*** Opening of PAGE EXCERPT ***

Councilman Jack Rupp said he is concerned about the potential for alcohol at the MinitMart to fuel vandalism and crime.

“This worries me. Who will police this? It takes time for the state police to come here.”

Councilman Calvin Glass said although he did not support the company’s request to acquire a liquor license, but he is grateful for the store and the convenience it offers residents.

“People are glad to stop there at 5 a.m. to get gas and get coffee. They wouldn’t have anywhere to do this if it wasn’t for the MinitMart.”

Most of the 10 residents attending the meeting spoke in opposition to Nittany Oil Co. being able to secure the liquor license. Several had different reasons about why they believed council should oppose the request. They pointed out because the store is open 24 hours, it is often the early morning hangout spot for a group of young adults.

“There’s already lots of trouble at the MinitMart now — you want to add alcohol? Residents of this town won’t be able to sleep at all,” said Resident Pam Rutter.

*** Close of PAGE EXCERPT ***
*** Opening of INFORMATION GIVEN ***

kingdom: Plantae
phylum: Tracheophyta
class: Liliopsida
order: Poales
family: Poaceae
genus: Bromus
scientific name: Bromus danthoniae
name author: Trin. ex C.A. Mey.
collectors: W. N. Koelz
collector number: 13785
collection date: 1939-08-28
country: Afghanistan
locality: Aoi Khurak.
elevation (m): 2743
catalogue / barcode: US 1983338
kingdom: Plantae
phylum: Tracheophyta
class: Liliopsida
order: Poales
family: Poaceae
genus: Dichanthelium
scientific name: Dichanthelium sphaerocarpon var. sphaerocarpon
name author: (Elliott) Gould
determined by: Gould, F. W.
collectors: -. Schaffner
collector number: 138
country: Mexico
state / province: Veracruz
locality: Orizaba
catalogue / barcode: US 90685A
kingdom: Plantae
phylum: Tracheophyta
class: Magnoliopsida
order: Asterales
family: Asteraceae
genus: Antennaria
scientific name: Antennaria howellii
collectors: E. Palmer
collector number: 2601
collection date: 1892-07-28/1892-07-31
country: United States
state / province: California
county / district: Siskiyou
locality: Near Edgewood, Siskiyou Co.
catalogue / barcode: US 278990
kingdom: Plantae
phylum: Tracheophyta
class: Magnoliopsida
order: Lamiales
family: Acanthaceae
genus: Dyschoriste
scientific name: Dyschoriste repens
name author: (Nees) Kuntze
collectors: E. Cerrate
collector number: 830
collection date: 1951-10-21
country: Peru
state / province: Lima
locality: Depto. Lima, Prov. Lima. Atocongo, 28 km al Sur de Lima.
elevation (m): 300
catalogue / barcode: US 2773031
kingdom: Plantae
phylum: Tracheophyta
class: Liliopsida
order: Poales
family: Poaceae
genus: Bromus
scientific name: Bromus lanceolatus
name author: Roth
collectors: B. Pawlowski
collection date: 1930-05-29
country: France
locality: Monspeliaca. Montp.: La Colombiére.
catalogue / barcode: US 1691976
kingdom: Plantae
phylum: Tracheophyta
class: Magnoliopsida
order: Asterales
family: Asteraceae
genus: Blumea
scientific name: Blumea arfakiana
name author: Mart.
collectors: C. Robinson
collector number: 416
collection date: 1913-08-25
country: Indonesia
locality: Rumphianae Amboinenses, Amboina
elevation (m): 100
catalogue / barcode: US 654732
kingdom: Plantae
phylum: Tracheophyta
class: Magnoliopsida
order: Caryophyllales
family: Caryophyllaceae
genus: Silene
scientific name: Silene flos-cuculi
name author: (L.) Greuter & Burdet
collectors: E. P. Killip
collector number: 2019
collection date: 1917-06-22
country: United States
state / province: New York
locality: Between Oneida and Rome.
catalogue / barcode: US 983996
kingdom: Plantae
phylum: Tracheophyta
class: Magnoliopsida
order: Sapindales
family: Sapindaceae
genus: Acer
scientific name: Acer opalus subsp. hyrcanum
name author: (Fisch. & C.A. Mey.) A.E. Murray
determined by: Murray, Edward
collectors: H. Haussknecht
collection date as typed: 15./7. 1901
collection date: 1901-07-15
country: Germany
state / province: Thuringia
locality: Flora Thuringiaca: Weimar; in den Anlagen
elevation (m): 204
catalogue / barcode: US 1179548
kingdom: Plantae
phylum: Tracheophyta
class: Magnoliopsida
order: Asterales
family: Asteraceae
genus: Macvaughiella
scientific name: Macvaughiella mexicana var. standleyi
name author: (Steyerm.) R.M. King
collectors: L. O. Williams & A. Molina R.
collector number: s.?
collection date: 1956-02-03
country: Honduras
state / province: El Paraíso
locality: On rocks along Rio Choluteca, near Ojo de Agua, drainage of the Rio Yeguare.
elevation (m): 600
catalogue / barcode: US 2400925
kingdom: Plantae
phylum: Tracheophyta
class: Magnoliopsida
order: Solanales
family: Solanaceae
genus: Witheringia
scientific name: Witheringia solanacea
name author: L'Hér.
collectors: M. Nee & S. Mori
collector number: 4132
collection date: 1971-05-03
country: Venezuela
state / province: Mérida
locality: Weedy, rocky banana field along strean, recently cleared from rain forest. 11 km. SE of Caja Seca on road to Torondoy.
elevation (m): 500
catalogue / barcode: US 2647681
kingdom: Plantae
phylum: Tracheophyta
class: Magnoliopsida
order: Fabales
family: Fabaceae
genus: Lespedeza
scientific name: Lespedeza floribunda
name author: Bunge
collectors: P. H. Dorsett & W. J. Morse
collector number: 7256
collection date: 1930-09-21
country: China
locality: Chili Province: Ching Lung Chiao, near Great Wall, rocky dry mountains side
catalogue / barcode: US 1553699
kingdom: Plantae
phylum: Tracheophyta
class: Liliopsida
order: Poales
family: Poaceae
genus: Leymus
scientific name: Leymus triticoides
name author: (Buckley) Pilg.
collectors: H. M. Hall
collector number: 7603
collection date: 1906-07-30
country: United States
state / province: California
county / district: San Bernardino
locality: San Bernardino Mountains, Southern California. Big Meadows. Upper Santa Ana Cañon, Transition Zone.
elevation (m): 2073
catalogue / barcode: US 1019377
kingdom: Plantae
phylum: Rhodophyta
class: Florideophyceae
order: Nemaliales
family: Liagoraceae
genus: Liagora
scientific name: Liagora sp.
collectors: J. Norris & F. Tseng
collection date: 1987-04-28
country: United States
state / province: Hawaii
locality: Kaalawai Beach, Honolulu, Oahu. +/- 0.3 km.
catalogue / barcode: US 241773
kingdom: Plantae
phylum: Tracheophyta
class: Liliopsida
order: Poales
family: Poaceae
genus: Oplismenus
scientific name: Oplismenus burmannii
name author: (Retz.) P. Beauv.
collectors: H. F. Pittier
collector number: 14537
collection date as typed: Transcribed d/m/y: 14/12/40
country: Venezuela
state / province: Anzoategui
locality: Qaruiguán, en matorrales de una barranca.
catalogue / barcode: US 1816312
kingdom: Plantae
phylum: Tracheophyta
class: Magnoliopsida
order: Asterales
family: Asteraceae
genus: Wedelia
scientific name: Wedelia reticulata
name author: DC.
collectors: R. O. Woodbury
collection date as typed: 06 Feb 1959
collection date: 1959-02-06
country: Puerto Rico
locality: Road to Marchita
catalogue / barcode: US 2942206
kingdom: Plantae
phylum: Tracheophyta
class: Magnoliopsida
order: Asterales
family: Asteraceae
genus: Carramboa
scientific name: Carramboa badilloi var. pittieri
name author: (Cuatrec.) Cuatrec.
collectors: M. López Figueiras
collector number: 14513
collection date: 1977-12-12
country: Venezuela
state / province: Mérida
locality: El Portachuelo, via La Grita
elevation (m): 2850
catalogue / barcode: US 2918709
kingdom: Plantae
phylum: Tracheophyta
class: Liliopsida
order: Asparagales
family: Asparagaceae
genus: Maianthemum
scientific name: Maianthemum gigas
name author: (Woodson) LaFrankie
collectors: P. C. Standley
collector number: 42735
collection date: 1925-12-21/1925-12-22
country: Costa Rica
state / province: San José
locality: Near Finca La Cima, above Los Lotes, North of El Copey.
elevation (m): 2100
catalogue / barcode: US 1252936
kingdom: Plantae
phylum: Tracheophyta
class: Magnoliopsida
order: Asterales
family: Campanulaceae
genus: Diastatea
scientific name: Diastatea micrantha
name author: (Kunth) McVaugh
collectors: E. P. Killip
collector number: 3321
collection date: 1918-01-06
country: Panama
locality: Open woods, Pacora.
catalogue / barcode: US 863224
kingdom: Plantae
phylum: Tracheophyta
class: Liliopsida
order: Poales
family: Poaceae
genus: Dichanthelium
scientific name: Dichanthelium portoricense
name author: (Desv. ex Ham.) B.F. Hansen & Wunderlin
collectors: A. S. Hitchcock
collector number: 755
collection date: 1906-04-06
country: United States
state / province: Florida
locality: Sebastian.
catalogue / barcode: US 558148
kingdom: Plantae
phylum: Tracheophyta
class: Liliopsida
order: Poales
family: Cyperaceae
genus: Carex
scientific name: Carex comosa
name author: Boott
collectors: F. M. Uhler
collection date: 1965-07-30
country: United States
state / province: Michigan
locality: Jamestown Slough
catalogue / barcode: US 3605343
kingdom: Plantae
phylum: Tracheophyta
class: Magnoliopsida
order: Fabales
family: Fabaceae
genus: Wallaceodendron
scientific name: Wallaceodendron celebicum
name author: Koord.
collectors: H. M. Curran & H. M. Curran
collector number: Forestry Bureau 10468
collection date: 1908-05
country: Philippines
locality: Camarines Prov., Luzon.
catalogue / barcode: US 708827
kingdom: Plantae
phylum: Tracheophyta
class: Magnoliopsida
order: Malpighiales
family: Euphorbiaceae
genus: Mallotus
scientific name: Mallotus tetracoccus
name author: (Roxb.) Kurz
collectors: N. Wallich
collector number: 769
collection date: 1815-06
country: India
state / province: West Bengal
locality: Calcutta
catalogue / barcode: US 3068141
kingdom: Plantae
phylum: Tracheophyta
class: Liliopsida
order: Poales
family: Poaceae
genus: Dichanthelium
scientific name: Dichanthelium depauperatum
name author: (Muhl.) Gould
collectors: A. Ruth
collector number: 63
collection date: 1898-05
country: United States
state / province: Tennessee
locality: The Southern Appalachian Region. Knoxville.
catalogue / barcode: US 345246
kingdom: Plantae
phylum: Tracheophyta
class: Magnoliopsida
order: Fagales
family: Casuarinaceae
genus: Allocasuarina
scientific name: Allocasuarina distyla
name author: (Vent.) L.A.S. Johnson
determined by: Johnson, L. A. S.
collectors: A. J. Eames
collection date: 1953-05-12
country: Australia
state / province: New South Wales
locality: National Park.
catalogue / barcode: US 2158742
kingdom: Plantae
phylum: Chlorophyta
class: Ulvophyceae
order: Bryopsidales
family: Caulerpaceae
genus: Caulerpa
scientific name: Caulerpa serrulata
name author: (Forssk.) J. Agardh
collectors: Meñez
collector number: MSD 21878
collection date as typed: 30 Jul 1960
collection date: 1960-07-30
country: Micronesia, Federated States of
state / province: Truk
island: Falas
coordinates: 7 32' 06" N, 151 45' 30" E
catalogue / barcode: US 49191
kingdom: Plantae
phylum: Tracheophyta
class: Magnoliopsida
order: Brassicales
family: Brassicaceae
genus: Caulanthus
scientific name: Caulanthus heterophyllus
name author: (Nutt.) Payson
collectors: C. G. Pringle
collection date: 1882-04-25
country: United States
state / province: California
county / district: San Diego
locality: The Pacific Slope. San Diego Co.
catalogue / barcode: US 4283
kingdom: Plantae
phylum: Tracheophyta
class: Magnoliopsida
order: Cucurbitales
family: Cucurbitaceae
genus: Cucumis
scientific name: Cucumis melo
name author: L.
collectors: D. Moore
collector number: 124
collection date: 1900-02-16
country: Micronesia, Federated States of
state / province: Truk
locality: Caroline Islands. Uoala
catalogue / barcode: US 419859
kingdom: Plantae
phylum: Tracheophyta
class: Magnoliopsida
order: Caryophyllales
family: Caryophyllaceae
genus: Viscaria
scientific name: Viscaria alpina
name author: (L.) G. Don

*** Close of INFORMATION GIVEN ***

_WORK INSTRUCTIONS_.
1) Repeat the passage of the MinitMart liquor license report between "Councilman Jack Rupp" and "it offers residents.", inclusive.
2) Carry the MinitMart liquor license report on from its final sentence.
The rows come from a separate source unrelated to the MinitMart liquor license report.

_ANSWERS IN ORDER_.
1)
Councilman Jack Rupp said he is concerned about the potential for alcohol at the MinitMart to fuel vandalism and crime.

“This worries me. Who will police this? It takes time for the state police to come here.”

Councilman Calvin Glass said although he did not support the company’s request to acquire a liquor license, but he is grateful for the store and the convenience it offers residents.

2)
Some pointed out the close proximity of both the Coalport United Methodist Church and the Assembly of God Church to the store. A member of the Glendale Assembly of God Church said he did not approve of any alcohol being sold in the borough.

“We don’t need it around our children,” he explained.

Harry and Christine Semelsberger, representing Cossick’s Central Hotel, told council the family-owned business has been in existence for 100 years and during those years, it has supported the community by donating to school and borough organizations and by hiring residents who pay borough taxes and patronize other community businesses.

The Semelsbergers reported the hotel, because of the local economy and more stringent state regulations, is finding it increasingly difficult to remain viable.

“The likelihood of this going in could put us under. It’s not fair,” Harry Semelsberger said. “We built it and they are coming to take it over,” Christine Semelsberger explained.

Kozar told council he is unsure what the company would choose to do about council’s denial of its request.

“Typically what happens is these things go to the Court of Common Pleas,” he said.